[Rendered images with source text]
========================================
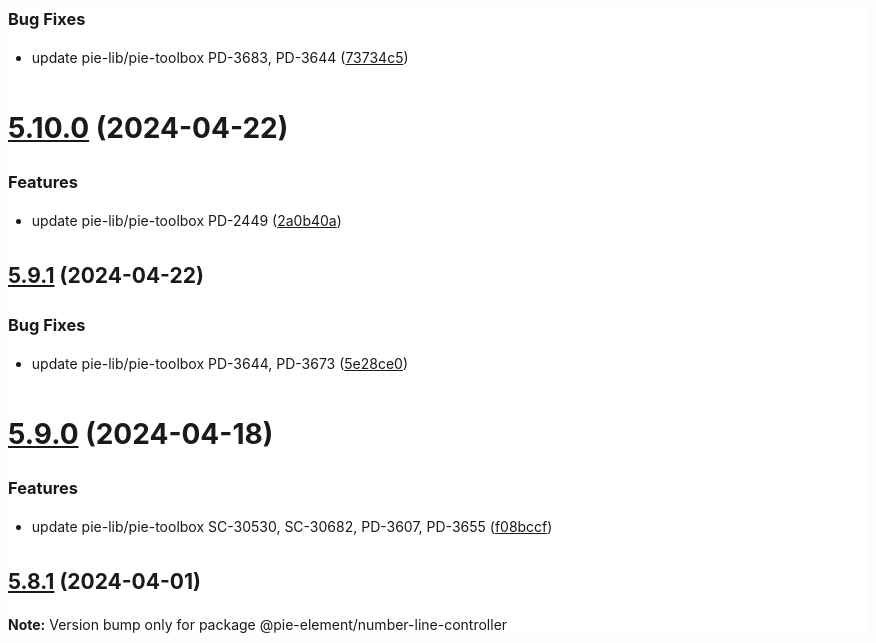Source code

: 
### Bug Fixes

* update pie-lib/pie-toolbox PD-3683, PD-3644 ([73734c5](https://github.com/pie-framework/pie-elements/commit/73734c50a1e4fcda6be4f67c725816d75aea222f))





# [5.10.0](https://github.com/pie-framework/pie-elements/compare/@pie-element/number-line-controller@5.9.1...@pie-element/number-line-controller@5.10.0) (2024-04-22)


### Features

* update pie-lib/pie-toolbox PD-2449 ([2a0b40a](https://github.com/pie-framework/pie-elements/commit/2a0b40a826f0338b5eda2e8301f79870be3d0073))





## [5.9.1](https://github.com/pie-framework/pie-elements/compare/@pie-element/number-line-controller@5.9.0...@pie-element/number-line-controller@5.9.1) (2024-04-22)


### Bug Fixes

* update pie-lib/pie-toolbox PD-3644, PD-3673 ([5e28ce0](https://github.com/pie-framework/pie-elements/commit/5e28ce0dab4a7ecd93ef7bba45ddb20f768b450b))





# [5.9.0](https://github.com/pie-framework/pie-elements/compare/@pie-element/number-line-controller@5.8.1...@pie-element/number-line-controller@5.9.0) (2024-04-18)


### Features

* update pie-lib/pie-toolbox SC-30530, SC-30682, PD-3607, PD-3655 ([f08bccf](https://github.com/pie-framework/pie-elements/commit/f08bccf86fcb430e75e410116b000b3affc252c0))





## [5.8.1](https://github.com/pie-framework/pie-elements/compare/@pie-element/number-line-controller@5.8.0...@pie-element/number-line-controller@5.8.1) (2024-04-01)

**Note:** Version bump only for package @pie-element/number-line-controller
========================================
### Task requirements
From the data above, report how many lines hold the word "commit", answering with the number by itself.

### Answer box
4